Tre elementi chiave che permettono di rendersi conto della profondità del campo di azione del rispetto dei diritti umani e di cosa vuol dire renderli “materiali”. Non solo, si può altresì capire perché il 32% delle aziende del campione analizzato dichiari di non aver ancora inserito tutta questa gamma di azioni tra quelle deputate a definire la performance di un’azienda e perché il 18% lo ha sì inserito, ma non tra quelle definite “materiali”. Infatti, spiegano gli autori dello studio “Imprese e Diritti Umani”, citare nei report di sostenibilità il rispetto dei diritti umani tout court, non è abbastanza per dimostrare di seguire i principi guida dell’Onu e di adottare un approccio sistematico alla due diligence, quello a cui mira la Direttiva europea, che permetta di misurare e analizzare la responsabilità aziendale e la protezione dei diritti umani e dell’ambiente, per tutte le aziende in maniera uguale.

[1] Rispetto alla prima edizione il campione d’indagine è stato esteso da 28 a 50 società italiane di cui 40 quotate e 10 non quotate.

 

Il voto negativo in Europa sulla Corporate Sustainability Due Diligence Directive

Diversi Paesi hanno votato no sulla Corporate Sustainability Due Diligence Directive chiedendo alla Commissione Ue maggiori garanzie per le piccole e medie imprese per le quali, la supervisione della filiera produttiva presenta problematiche di natura pratica. La direttiva è stata pensata per introdurre una responsabilità e delle sanzioni per le imprese che violano i diritti dei lavoratori, dell’ambiente e dei diritti umani.

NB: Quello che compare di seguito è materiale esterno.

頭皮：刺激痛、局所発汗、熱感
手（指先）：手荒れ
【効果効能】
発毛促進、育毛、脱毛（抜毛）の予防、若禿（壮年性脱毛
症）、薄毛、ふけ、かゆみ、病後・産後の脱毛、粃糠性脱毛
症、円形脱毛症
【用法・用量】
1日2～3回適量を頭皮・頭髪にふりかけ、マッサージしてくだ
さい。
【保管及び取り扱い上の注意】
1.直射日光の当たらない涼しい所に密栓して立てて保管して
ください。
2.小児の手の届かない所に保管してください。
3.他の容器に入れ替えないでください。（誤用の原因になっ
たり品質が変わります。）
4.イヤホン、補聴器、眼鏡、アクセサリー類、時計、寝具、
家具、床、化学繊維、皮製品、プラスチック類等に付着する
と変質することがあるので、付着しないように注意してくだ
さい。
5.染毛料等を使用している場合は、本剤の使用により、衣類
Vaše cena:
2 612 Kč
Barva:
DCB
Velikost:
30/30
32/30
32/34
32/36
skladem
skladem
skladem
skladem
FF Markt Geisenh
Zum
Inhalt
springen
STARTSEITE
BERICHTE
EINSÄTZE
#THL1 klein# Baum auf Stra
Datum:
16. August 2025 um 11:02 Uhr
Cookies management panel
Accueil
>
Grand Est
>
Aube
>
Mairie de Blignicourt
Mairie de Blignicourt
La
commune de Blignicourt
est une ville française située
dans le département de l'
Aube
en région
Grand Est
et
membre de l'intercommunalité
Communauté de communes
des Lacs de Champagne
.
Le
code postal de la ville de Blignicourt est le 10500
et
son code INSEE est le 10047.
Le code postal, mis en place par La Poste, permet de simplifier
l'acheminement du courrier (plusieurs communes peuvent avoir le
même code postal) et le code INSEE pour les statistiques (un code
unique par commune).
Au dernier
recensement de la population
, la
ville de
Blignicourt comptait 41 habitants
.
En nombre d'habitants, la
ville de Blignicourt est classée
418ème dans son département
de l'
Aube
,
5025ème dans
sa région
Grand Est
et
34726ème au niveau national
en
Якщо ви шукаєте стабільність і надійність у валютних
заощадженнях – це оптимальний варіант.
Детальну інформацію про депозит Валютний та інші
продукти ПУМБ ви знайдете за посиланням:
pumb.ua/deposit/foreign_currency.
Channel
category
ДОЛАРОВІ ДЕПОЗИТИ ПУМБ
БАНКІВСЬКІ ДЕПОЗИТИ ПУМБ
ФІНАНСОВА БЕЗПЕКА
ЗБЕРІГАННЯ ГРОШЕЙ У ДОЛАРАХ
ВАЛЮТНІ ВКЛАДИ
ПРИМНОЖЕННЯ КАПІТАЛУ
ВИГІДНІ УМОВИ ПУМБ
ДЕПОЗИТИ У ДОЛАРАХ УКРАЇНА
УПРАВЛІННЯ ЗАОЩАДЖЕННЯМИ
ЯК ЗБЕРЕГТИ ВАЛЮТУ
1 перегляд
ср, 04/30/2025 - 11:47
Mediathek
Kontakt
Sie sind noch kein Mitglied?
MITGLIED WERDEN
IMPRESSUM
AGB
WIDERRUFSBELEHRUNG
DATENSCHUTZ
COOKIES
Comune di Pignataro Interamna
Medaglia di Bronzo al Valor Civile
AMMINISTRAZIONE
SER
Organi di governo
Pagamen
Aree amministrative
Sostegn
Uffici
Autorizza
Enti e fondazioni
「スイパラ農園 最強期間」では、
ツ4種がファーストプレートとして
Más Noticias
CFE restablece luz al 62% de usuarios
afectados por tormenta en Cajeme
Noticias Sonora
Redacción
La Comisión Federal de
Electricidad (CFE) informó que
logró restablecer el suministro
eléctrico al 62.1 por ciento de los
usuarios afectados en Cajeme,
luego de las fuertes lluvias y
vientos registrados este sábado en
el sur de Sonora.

La novità di questo regolamento, introdotto per completare il quadro normativo europeo sulla trasparenza, è che estende la responsabilità delle aziende anche ai fornitori, ovvero alle catene globali di approvvigionamento. La votazione però ha dato esito negativo: tra i 14 Paesi non convinti dal testo Francia, Germania, Svezia, ma anche l’Italia.

Il testimone adesso torna al Paese che attualmente ricopre la presidenza di turno del Consiglio Ue, il Belgio, che riproporrà ai Paesi membri un testo modificato “per venire incontro alle preoccupazioni di Stati e imprese”. La speranza è che i 27 Paesi membri riescano a trovare un accordo entro giugno 2024, ovvero prima dell’inizio delle elezioni europee.

Etica Sgr e l’engagement per una maggiore sostenibilità e trasparenza delle aziende

L’engagement rappresenta per Etica Sgr un elemento imprescindibile del modo di intendere e praticare gli investimenti responsabili. L’obiettivo di questa attività è condurre le imprese verso comportamenti più sostenibili, portandole ad assumere decisioni che prendono in considerazione anche tematiche sociali, ambientali e di buon governo (ESG) nelle proprie politiche aziendali.